• Document passage

= = = = =

Our observations are also consistent with the suggestion that Crm1 dependent NESs are generally weak interacting motifs [35]. One ramification for weak binding threshold is expansion of what patterns are permitted, consistent with the wide diversity of Crm1 dependent NES. This is in contrast to strong motifs in which the sequence pattern is invariant and strict and one structural study can be representative of the whole group.

Conclusion

In conclusion we have provided a novel generative probabilistic model for predicting Crm1-dependent NESs. We demonstrate that it performs quantitatively better than PSSMs and general HMM models, has higher recall rate than the NES specific predictors benchmarked in this study, but this comes at a cost of reduced predictive power. We believe that incorporation of NoLogo predictions as a feature into machine learning algorithms would lead to more accurate prediction of Crm1-dependent NESs. Lastly, our analysis suggests that many NESs do not fit the canonical classes (or must be forced to adopt an alternative start site to fit the canonical class), have membership in multiple classes and tend to have additional hydrophobic residues nearby.

Methods

Selection of training set and test set NESs

S. cerevisiae NESs used as training set in this study along with the literature references that provide evidence in support of NES function and summaries of findings are found in Additional file 1: Table S1. The NESdb NESs, which were used as the test set for algorithm performance evaluation, and their amino acid coordinates in their respective proteins were exactly the same ones provided in the supplementary table of Xu D. et al. [6] but we removed ten of the NESs from this set since this subset was used in the S. cerevisiae training set NESs (35ScNESs). Thus, the total NESs in the NESdb test set were 279. In the effort to compare NoLogo with LocNES, NESmapper, and Wregex on a set of NESs that do not overlap with the training set of these algorithms (Additional file 7: Figure S5), we partitioned the 35ScNESs into a 15ScNESs as training set and 19ScNESs as test set. The 15ScNES training set contain the 10 yeast NESs that were found in the NESdb, which was used to train LocNES, and random sampling of 5 additional ScNESs to stabilize the performance of NoLogo (YPL015C, YDR499W, YEL032W, YER125W, YAL047C, YML007W, YKL143W, YKR048C, YHR170W, YMR235C, YMR232W, YLR131C, YOL111C, YIR006C, YOR329C; See Additional file 1: Table S1 or Additional file 2: Figure S1). The remaining NESs were included in the 19ScNESs test set (These consisted of YBL105C, YDL207W, YDL229W, YER040W, YER165W, YFL039C, YGL071W, YGL253W, YJL128C, YJL187C, YKL012W, YLR074C, YLR347C, YPR093C, YPR119W; See Additional file 1: Table S1 or Additional file 1: Figure S1).

= = = = =

[Rows excerpted from a collection]
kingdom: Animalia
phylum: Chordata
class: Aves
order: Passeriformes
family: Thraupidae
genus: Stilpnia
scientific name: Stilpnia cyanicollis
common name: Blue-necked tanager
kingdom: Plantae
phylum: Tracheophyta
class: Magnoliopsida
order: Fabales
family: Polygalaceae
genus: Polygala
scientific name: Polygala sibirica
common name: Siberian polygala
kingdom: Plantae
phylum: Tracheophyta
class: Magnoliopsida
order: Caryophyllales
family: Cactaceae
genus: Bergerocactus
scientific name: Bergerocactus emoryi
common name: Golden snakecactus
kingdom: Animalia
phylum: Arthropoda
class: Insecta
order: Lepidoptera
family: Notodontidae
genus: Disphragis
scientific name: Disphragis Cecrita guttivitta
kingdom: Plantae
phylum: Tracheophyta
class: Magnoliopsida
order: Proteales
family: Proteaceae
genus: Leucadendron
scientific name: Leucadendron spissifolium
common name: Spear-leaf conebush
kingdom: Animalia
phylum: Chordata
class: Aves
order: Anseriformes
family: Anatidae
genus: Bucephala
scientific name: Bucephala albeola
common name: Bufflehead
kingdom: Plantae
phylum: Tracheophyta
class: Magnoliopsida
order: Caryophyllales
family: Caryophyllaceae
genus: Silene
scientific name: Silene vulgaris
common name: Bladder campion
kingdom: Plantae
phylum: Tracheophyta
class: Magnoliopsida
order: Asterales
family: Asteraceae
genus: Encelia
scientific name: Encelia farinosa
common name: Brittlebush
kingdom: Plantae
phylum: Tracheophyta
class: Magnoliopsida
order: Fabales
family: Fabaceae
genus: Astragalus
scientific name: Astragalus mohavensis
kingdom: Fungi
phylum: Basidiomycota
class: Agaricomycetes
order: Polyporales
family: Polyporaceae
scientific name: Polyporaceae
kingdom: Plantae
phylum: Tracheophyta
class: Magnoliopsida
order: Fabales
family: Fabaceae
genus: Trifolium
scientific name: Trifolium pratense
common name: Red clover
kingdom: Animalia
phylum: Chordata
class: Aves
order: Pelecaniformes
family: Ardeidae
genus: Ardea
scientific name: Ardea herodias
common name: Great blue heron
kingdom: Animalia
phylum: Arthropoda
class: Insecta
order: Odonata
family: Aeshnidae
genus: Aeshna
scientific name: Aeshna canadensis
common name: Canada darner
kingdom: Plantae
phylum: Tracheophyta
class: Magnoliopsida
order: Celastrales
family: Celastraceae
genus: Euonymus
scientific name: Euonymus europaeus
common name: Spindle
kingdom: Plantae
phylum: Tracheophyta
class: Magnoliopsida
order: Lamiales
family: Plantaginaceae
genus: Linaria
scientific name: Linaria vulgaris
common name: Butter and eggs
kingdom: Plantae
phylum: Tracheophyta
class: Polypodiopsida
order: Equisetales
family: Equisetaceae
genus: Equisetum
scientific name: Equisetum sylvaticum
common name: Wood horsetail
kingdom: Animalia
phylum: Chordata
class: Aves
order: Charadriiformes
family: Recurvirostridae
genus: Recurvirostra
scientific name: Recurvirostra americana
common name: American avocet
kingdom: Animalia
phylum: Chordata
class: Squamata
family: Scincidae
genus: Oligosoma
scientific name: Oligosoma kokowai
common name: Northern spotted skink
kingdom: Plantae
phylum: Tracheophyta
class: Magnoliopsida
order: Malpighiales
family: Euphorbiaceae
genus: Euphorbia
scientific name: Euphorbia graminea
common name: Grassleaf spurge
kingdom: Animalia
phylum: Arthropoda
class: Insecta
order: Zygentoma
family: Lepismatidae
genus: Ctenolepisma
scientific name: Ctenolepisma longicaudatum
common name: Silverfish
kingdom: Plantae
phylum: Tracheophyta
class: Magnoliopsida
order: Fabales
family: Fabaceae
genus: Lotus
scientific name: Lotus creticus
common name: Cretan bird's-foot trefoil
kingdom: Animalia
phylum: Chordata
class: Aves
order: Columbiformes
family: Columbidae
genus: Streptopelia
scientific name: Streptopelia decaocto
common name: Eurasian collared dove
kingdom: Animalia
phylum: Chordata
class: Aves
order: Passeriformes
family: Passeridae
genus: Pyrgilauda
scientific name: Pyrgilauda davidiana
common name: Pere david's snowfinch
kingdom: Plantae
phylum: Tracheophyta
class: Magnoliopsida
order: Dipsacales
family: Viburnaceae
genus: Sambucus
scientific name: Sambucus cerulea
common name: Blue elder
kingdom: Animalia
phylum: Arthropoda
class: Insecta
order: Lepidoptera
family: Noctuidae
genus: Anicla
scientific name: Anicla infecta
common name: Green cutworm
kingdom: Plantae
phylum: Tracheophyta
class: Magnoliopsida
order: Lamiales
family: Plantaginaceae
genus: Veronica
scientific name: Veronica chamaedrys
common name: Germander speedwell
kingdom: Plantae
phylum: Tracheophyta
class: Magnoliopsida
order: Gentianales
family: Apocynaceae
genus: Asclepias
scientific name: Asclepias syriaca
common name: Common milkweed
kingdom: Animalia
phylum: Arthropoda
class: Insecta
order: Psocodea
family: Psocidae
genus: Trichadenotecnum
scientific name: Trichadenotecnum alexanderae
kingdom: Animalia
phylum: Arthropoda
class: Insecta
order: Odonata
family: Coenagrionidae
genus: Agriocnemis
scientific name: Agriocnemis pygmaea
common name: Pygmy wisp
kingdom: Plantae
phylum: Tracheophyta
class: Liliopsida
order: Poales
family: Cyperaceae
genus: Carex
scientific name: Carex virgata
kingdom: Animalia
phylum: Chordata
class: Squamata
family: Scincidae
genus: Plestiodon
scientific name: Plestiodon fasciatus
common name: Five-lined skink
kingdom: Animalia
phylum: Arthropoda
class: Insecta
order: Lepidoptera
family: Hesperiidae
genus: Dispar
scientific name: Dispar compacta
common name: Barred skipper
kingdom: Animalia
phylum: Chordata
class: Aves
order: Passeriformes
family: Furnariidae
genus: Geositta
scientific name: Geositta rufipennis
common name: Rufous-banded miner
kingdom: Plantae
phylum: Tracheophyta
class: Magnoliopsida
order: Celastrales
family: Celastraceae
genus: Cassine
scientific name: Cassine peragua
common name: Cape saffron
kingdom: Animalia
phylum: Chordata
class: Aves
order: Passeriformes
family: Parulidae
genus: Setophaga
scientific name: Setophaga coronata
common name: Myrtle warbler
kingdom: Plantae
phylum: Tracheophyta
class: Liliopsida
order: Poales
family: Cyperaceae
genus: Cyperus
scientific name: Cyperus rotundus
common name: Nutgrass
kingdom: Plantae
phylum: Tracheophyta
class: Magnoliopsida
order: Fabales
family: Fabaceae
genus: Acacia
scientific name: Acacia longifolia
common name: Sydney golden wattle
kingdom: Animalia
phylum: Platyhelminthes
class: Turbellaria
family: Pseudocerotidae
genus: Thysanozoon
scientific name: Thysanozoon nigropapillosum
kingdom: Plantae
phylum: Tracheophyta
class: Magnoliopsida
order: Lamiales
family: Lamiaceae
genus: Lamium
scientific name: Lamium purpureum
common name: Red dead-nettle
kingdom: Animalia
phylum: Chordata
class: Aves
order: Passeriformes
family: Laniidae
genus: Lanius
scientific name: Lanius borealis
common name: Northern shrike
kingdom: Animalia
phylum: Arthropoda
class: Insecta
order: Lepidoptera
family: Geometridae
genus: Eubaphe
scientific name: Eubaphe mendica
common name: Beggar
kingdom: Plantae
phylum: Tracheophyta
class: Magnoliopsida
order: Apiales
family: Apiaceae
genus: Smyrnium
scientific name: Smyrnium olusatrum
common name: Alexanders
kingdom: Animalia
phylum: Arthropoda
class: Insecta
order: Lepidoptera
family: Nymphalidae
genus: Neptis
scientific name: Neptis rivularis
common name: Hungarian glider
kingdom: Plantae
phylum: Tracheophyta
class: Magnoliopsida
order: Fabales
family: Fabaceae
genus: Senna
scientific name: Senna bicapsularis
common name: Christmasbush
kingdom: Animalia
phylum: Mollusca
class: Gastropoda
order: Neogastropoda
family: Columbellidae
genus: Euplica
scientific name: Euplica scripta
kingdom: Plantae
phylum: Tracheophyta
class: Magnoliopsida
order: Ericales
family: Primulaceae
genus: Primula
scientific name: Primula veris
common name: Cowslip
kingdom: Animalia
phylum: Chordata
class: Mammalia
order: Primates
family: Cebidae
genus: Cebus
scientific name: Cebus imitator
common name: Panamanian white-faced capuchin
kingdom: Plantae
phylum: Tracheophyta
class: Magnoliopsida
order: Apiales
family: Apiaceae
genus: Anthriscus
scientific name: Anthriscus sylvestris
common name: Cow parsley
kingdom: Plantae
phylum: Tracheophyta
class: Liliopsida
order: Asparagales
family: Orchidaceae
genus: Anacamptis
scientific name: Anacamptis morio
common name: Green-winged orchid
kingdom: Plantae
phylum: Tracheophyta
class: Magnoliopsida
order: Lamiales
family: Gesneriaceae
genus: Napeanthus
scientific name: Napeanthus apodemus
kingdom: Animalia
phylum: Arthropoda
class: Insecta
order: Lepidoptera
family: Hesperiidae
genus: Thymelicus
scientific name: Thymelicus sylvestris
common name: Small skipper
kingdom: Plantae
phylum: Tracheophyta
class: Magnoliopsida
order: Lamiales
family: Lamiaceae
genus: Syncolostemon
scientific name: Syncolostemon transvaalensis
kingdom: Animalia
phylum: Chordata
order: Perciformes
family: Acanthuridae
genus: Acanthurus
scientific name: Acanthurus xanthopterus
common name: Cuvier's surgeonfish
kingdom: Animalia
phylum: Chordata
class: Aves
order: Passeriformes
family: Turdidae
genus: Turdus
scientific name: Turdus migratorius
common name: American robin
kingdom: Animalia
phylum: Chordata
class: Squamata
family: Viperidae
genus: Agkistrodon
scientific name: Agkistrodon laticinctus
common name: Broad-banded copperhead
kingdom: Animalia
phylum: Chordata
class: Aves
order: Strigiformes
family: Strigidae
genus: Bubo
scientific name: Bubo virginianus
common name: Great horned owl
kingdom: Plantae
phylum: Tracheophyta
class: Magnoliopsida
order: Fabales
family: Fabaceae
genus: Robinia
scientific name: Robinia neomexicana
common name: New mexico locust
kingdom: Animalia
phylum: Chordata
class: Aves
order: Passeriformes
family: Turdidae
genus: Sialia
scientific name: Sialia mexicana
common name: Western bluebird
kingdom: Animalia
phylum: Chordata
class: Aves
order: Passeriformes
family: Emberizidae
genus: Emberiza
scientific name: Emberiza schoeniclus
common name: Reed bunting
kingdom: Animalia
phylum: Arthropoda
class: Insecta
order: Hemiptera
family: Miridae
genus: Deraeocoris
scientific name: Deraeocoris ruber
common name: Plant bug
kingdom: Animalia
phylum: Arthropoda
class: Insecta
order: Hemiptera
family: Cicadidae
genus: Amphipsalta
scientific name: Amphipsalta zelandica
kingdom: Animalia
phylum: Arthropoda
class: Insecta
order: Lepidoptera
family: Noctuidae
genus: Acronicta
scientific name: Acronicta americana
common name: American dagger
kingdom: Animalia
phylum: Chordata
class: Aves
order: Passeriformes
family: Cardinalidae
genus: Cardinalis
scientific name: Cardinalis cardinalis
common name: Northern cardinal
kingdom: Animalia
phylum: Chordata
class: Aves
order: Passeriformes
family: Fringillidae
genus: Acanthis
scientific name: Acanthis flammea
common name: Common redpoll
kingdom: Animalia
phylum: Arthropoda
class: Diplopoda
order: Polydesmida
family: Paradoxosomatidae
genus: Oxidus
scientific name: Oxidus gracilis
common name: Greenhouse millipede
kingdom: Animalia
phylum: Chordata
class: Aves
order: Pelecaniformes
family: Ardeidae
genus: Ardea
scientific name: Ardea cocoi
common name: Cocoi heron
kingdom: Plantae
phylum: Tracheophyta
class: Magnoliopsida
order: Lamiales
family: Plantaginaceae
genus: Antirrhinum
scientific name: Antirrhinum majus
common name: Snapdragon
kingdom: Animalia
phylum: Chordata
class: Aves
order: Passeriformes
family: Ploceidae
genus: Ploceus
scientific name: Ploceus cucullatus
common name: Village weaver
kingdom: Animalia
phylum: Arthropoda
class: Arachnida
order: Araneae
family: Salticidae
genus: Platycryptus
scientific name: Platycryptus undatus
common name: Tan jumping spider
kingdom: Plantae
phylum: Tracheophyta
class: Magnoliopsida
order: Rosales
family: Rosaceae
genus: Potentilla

= = = = =

• Exercise tasks
1. According to the passage on Crm1-dependent NES prediction, how many NESs made up the NESdb test set in total?
2. List the algorithms that the passage on Crm1-dependent NES prediction says NoLogo was compared with on a set of NESs that does not overlap with their training sets.
These rows come from a separate source.

• Solutions below
1. 279

2. LocNES, NESmapper, and Wregex